Recurrence definition for a Markov chain We define a state i to be recurrent if $\sum\limits_{n=0}^\infty P(X_n=i,X_k \neq i$ for $1\leq k < n | X_0=i)$=1.
Why do we take infinite series over the probability? Why don't we define recurrent just as:
$P(X_n=i,X_k \neq i$ for $1\leq k < n | X_0=i)$=1
Doesn't this already mean, that if we start in s, we will with probability 1 (almost surely) return to s, after n steps?
Edit:
Also, i is said to be recurrent if:
$\sum\limits_{n=0}^\infty p_{ii}^{(n)}= \infty$.
How does this fit logically with the other definition?

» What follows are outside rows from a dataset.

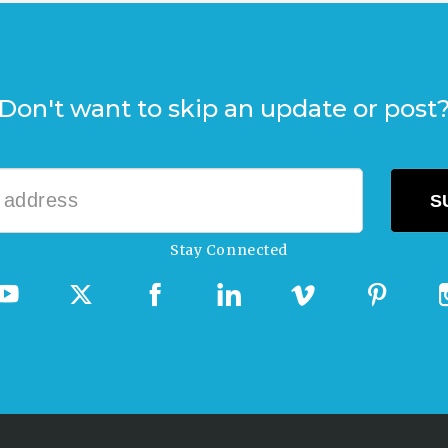
Don't want to skip an update or post
Stay Connected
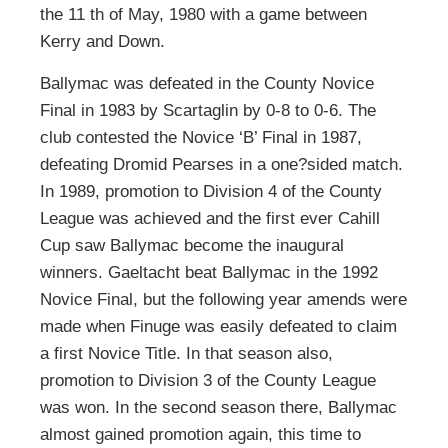
the 11 th of May, 1980 with a game between
Kerry and Down.
Ballymac was defeated in the County Novice
Final in 1983 by Scartaglin by 0-8 to 0-6. The
club contested the Novice ‘B’ Final in 1987,
defeating Dromid Pearses in a one?sided match.
In 1989, promotion to Division 4 of the County
League was achieved and the first ever Cahill
Cup saw Ballymac become the inaugural
winners. Gaeltacht beat Ballymac in the 1992
Novice Final, but the following year amends were
made when Finuge was easily defeated to claim
a first Novice Title. In that season also,
promotion to Division 3 of the County League
was won. In the second season there, Ballymac
almost gained promotion again, this time to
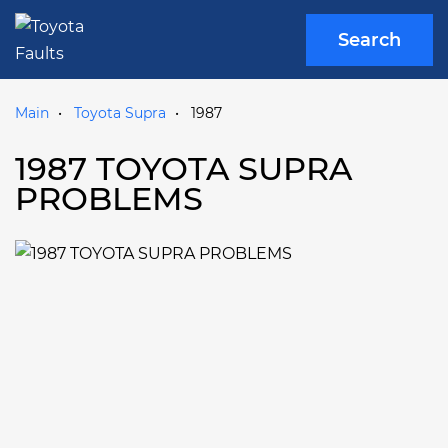
Search
Main
Toyota Supra
1987
1987 TOYOTA SUPRA
PROBLEMS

Why would the series of the transition probabilities be unbounded?
 A: $$P(X_n=i,X_k \neq i \text{ for } 1\leq k < n \mid X_0=i) = 1$$
This is the probability that the Markov chain will return to state $i$, for the first time, after exactly $n$ steps. What we need for recurrence, however, is the probability that the Markov chain will ever return to state $i$, no matter how long it takes.
$$\sum_{n = 1}^\infty P(X_n=i,X_k \neq i \text{ for } 1\leq k < n \mid X_0=i) = 1$$
This is the probability that the Markov chain will return after 1 step, 2 steps, 3 steps, or any number of steps.
$$p_{ii}^{(n)} = P(X_n = i \mid X_0 = i)$$
This is the probability that the Markov chain is in state $i$ after $n$ steps, but it might have returned to that state earlier. If a state is recurrent, we should expect it to be revisited infinitely often in an infinitely long Markov chain, right? Because if we have visited it once, we will most likely visit it again, and again, and again. The expected number of returns to state $i$ is given by
$$\sum_{n = 0}^\infty p_{ii}^{(n)}$$
and should therefore be infinite for a recurrent state.